▶ [Exercise description]: Copy out the whole listing below exactly.
Task material section start
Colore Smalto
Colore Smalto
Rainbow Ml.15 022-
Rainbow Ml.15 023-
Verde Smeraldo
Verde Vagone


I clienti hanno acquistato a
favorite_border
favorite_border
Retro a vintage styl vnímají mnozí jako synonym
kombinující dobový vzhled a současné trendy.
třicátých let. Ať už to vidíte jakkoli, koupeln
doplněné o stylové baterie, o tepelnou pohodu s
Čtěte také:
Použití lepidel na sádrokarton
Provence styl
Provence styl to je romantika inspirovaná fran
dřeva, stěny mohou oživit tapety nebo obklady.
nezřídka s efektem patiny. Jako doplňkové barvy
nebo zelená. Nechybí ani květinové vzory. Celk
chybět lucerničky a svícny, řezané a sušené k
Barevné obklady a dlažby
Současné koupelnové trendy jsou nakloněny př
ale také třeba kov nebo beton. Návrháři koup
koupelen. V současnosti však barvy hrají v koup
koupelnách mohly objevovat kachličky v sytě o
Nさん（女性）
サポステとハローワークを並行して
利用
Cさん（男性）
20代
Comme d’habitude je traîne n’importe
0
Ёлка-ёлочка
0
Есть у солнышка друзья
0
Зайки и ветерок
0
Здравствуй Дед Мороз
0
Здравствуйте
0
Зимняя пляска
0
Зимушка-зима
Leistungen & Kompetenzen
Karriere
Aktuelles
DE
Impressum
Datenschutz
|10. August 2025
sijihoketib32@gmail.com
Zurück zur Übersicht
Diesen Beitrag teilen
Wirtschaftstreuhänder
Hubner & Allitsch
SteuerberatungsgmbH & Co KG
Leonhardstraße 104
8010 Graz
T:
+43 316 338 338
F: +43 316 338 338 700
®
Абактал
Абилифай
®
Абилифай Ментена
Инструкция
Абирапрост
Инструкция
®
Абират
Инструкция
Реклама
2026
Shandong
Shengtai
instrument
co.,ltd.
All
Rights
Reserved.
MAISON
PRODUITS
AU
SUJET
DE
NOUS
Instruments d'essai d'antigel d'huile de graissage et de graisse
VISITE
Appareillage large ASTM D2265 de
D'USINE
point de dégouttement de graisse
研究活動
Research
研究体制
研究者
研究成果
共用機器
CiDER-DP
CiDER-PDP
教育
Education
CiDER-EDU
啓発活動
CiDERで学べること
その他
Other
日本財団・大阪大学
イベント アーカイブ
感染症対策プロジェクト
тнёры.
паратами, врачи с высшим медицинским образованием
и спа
Task material section end
▶ [Solution to the problem]:
Colore Smalto
Colore Smalto
Rainbow Ml.15 022-
Rainbow Ml.15 023-
Verde Smeraldo
Verde Vagone


I clienti hanno acquistato a
favorite_border
favorite_border
Retro a vintage styl vnímají mnozí jako synonym
kombinující dobový vzhled a současné trendy.
třicátých let. Ať už to vidíte jakkoli, koupeln
doplněné o stylové baterie, o tepelnou pohodu s
Čtěte také:
Použití lepidel na sádrokarton
Provence styl
Provence styl to je romantika inspirovaná fran
dřeva, stěny mohou oživit tapety nebo obklady.
nezřídka s efektem patiny. Jako doplňkové barvy
nebo zelená. Nechybí ani květinové vzory. Celk
chybět lucerničky a svícny, řezané a sušené k
Barevné obklady a dlažby
Současné koupelnové trendy jsou nakloněny př
ale také třeba kov nebo beton. Návrháři koup
koupelen. V současnosti však barvy hrají v koup
koupelnách mohly objevovat kachličky v sytě o
Nさん（女性）
サポステとハローワークを並行して
利用
Cさん（男性）
20代
Comme d’habitude je traîne n’importe
0
Ёлка-ёлочка
0
Есть у солнышка друзья
0
Зайки и ветерок
0
Здравствуй Дед Мороз
0
Здравствуйте
0
Зимняя пляска
0
Зимушка-зима
Leistungen & Kompetenzen
Karriere
Aktuelles
DE
Impressum
Datenschutz
|10. August 2025
sijihoketib32@gmail.com
Zurück zur Übersicht
Diesen Beitrag teilen
Wirtschaftstreuhänder
Hubner & Allitsch
SteuerberatungsgmbH & Co KG
Leonhardstraße 104
8010 Graz
T:
+43 316 338 338
F: +43 316 338 338 700
®
Абактал
Абилифай
®
Абилифай Ментена
Инструкция
Абирапрост
Инструкция
®
Абират
Инструкция
Реклама
2026
Shandong
Shengtai
instrument
co.,ltd.
All
Rights
Reserved.
MAISON
PRODUITS
AU
SUJET
DE
NOUS
Instruments d'essai d'antigel d'huile de graissage et de graisse
VISITE
Appareillage large ASTM D2265 de
D'USINE
point de dégouttement de graisse
研究活動
Research
研究体制
研究者
研究成果
共用機器
CiDER-DP
CiDER-PDP
教育
Education
CiDER-EDU
啓発活動
CiDERで学べること
その他
Other
日本財団・大阪大学
イベント アーカイブ
感染症対策プロジェクト
тнёры.
паратами, врачи с высшим медицинским образованием
и спа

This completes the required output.